In determining what is appropriate to meet the criteria, health service organisations may wish to consider the following in relation to partnering with consumers:

  • Are there jurisdictional requirements in the area that will determine the nature of processes for partnering with consumers?
  • What methods for partnering with consumers have been considered? For example, a board representative; a consumer advisory committee; holding planning days, forums or workshops with consumer participants; joint consumer and staff workshops; focus groups; waiting room discussions; informal meetings; and meetings with community and consumer organisations?
  • What sources of information about the views of consumers have been considered? For example, patient experience surveys, real-time feedback forms, review of complaints and compliments, and providing information publicly and inviting comment?
  • How will the systems and processes used to partner with consumers be documented? For example, documentation from committee meetings, policies, consultation processes, training, project plans, reports of feedback obtained and file notes of discussions?

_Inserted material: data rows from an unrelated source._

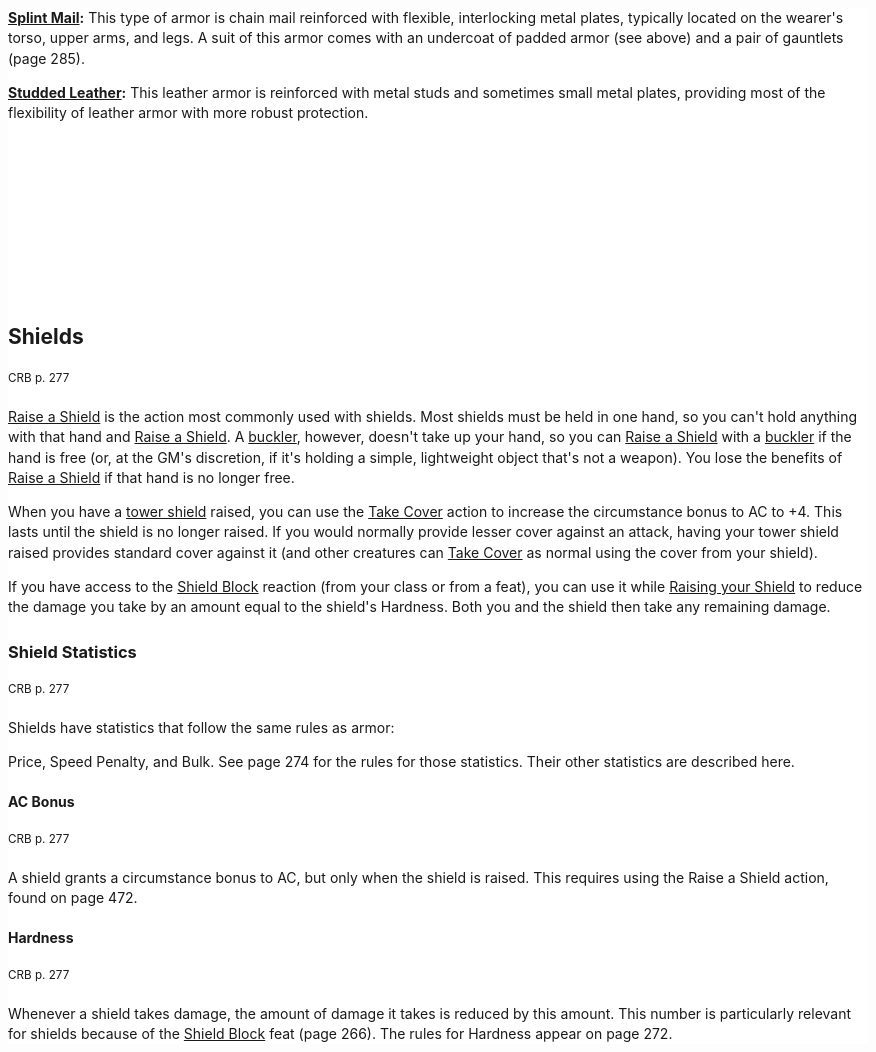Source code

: **[Splint Mail](../../Compendium/equipment/items/splint-mail.md):** This type of armor is chain mail reinforced with flexible, interlocking metal plates, typically located on the wearer's torso, upper arms, and legs. A suit of this armor comes with an undercoat of padded armor (see above) and a pair of gauntlets (page 285).

**[Studded Leather](../../Compendium/equipment/items/studded-leather.md):** This leather armor is reinforced with metal studs and sometimes small metal plates, providing most of the flexibility of leather armor with more robust protection.

![Damaging Armor](../tables/damaging-armor.md)

## Shields
<sup>CRB p. 277</sup>

[Raise a Shield](../actions/raise-a-shield.md) is the action most commonly used with shields. Most shields must be held in one hand, so you can't hold anything with that hand and [Raise a Shield](../actions/raise-a-shield.md). A [buckler](../../Compendium/equipment/items/buckler.md), however, doesn't take up your hand, so you can [Raise a Shield](../actions/raise-a-shield.md) with a [buckler](../../Compendium/equipment/items/buckler.md) if the hand is free (or, at the GM's discretion, if it's holding a simple, lightweight object that's not a weapon). You lose the benefits of [Raise a Shield](../actions/raise-a-shield.md) if that hand is no longer free.

When you have a [tower shield](../../Compendium/equipment/items/tower-shield.md) raised, you can use the [Take Cover](../actions/take-cover.md) action to increase the circumstance bonus to AC to +4. This lasts until the shield is no longer raised. If you would normally provide lesser cover against an attack, having your tower shield raised provides standard cover against it (and other creatures can [Take Cover](../actions/take-cover.md) as normal using the cover from your shield).

If you have access to the [Shield Block](../../Compendium/feats/shield-block.md) reaction (from your class or from a feat), you can use it while [Raising your Shield](../actions/raise-a-shield.md) to reduce the damage you take by an amount equal to the shield's Hardness. Both you and the shield then take any remaining damage.

### Shield Statistics
<sup>CRB p. 277</sup>

Shields have statistics that follow the same rules as armor:

Price, Speed Penalty, and Bulk. See page 274 for the rules for those statistics. Their other statistics are described here.

#### AC Bonus
<sup>CRB p. 277</sup>

A shield grants a circumstance bonus to AC, but only when the shield is raised. This requires using the Raise a Shield action, found on page 472.

#### Hardness
<sup>CRB p. 277</sup>

Whenever a shield takes damage, the amount of damage it takes is reduced by this amount. This number is particularly relevant for shields because of the [Shield Block](../../Compendium/feats/shield-block.md) feat (page 266). The rules for Hardness appear on page 272.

For many health service organisations the introduction of the NSQHS Standards may mean building on or adjusting existing arrangements. For others, the process of implementation may be entirely new and require an overhaul of existing safety and quality systems.
In approaching implementation of the NSQHS Standards, health services organisations may find value in making links with established organisations (for example, professional organisations) or networking with health services with similar characteristics, issues or exemplar performance. For example, public hospitals can gain support through Local Hospital Districts or Networks and day procedure services may wish to stay in contact with the Australian Day Hospital Association or the Australian Private Hospitals Association.
Change can require effort, resources and focus. The NSQHS Standards provide the focus and framework to achieve improvements in safety and quality in healthcare, starting with the overarching requirements of NSQHS Standard 1 and 2.

1. S Michel. Putting quality first in the boardroom. The King’s Fund. 2010. Available at:
2. LJ Donaldson. ‘Put the patient in the room, always’. Quality and Safety in Health Care 2008;17(2):82-83.
3. R Iedema, S Allen, K Britton, TH Gallagher. ‘What do patients and relatives know about problems and failures in care?’ BMJ Quality & Safety 2012;21(3):198-205.
4. Australian Commission on Safety and Quality in Health Care. Windows into Safety and Quality in Health Care 2010. Sydney: ACSQHC, 2010.